(MATERIAL FOR THIS TASK):
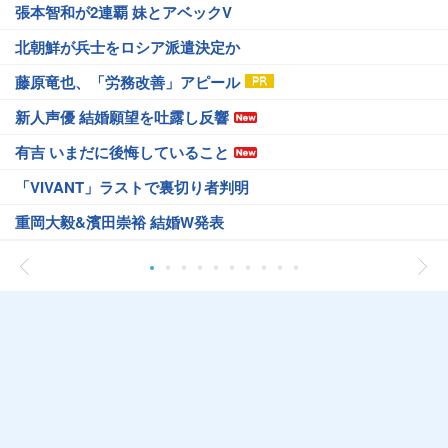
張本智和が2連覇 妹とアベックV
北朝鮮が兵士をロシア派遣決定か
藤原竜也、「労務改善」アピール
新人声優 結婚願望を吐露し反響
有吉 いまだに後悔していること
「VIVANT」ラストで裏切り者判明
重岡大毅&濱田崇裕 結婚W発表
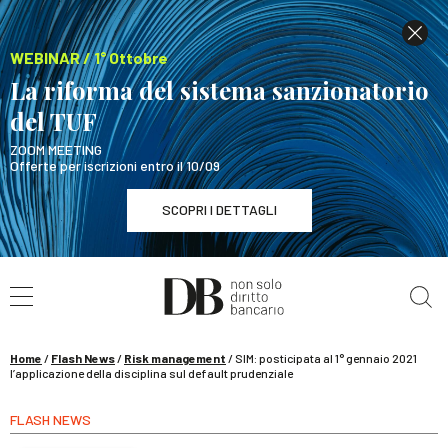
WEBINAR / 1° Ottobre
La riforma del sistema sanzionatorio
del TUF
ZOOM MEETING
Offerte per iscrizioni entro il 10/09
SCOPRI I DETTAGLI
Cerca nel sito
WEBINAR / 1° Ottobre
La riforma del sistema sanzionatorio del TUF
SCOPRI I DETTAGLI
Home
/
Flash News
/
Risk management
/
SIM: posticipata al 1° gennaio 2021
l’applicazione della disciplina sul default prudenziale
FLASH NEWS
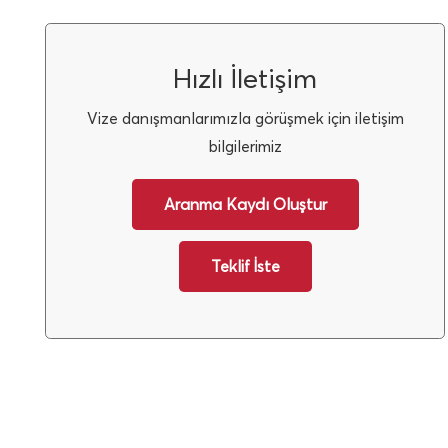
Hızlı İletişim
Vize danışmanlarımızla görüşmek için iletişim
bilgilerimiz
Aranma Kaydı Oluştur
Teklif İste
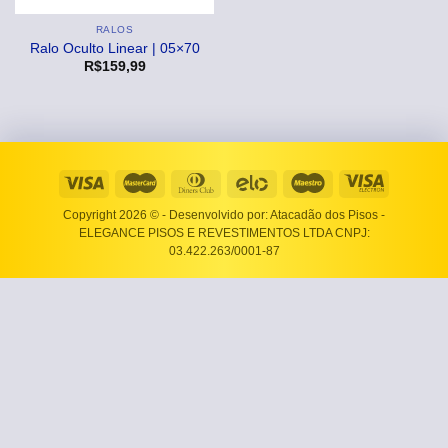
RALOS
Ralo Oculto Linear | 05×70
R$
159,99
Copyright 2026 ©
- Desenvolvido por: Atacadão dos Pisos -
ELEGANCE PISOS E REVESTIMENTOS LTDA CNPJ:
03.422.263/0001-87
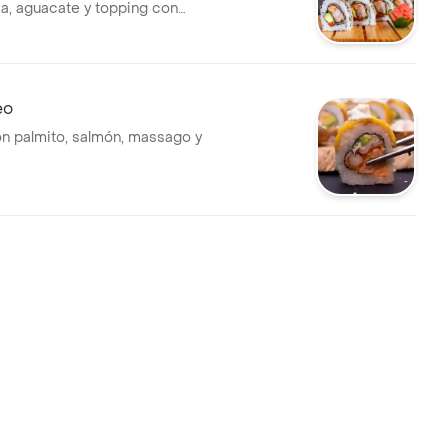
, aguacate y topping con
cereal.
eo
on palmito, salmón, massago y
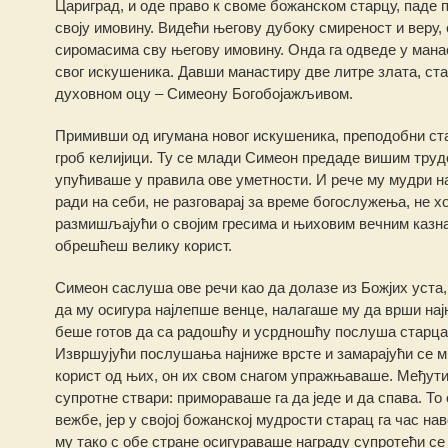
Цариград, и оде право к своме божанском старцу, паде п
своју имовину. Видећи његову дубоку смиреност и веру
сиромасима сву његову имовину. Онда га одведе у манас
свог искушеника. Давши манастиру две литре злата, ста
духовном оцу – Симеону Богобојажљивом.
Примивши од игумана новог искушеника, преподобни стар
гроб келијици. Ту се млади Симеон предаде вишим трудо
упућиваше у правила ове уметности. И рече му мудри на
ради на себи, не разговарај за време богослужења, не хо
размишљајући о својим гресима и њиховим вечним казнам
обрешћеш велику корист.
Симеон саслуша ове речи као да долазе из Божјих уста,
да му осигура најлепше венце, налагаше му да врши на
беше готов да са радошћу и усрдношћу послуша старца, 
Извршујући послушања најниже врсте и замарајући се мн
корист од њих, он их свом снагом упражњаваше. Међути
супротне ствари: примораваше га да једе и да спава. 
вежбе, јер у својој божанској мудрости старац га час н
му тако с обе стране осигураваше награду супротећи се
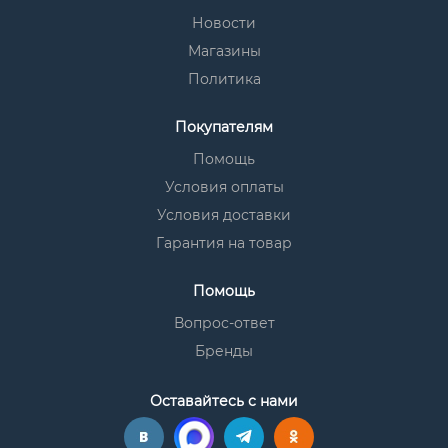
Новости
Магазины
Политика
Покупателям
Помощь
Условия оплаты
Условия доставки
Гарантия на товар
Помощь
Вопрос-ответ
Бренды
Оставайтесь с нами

(TASK BRIEF): Reproduce the text read from all the entries above, replacing "WEBINAR" with "SEMINAR" wherever it occurs and leaving everything else unchanged; omit the pictures.

(TASK RESULT):
張本智和が2連覇 妹とアベックV
北朝鮮が兵士をロシア派遣決定か
藤原竜也、「労務改善」アピール
新人声優 結婚願望を吐露し反響
有吉 いまだに後悔していること
「VIVANT」ラストで裏切り者判明
重岡大毅&濱田崇裕 結婚W発表
SEMINAR / 1° Ottobre
La riforma del sistema sanzionatorio
del TUF
ZOOM MEETING
Offerte per iscrizioni entro il 10/09
SCOPRI I DETTAGLI
Cerca nel sito
SEMINAR / 1° Ottobre
La riforma del sistema sanzionatorio del TUF
SCOPRI I DETTAGLI
Home
/
Flash News
/
Risk management
/
SIM: posticipata al 1° gennaio 2021
l’applicazione della disciplina sul default prudenziale
FLASH NEWS
Hızlı İletişim
Vize danışmanlarımızla görüşmek için iletişim
bilgilerimiz
Aranma Kaydı Oluştur
Teklif İste
RALOS
Ralo Oculto Linear | 05×70
R$
159,99
Copyright 2026 ©
- Desenvolvido por: Atacadão dos Pisos -
ELEGANCE PISOS E REVESTIMENTOS LTDA CNPJ:
03.422.263/0001-87
, aguacate y topping con
cereal.
eo
on palmito, salmón, massago y
Цариград, и оде право к своме божанском старцу, паде п
своју имовину. Видећи његову дубоку смиреност и веру
сиромасима сву његову имовину. Онда га одведе у манас
свог искушеника. Давши манастиру две литре злата, ста
духовном оцу – Симеону Богобојажљивом.
Примивши од игумана новог искушеника, преподобни стар
гроб келијици. Ту се млади Симеон предаде вишим трудо
упућиваше у правила ове уметности. И рече му мудри на
ради на себи, не разговарај за време богослужења, не хо
размишљајући о својим гресима и њиховим вечним казнам
обрешћеш велику корист.
Симеон саслуша ове речи као да долазе из Божјих уста,
да му осигура најлепше венце, налагаше му да врши на
беше готов да са радошћу и усрдношћу послуша старца, 
Извршујући послушања најниже врсте и замарајући се мн
корист од њих, он их свом снагом упражњаваше. Међути
супротне ствари: примораваше га да једе и да спава. 
вежбе, јер у својој божанској мудрости старац га час н
му тако с обе стране осигураваше награду супротећи се
Новости
Магазины
Политика
Покупателям
Помощь
Условия оплаты
Условия доставки
Гарантия на товар
Помощь
Вопрос-ответ
Бренды
Оставайтесь с нами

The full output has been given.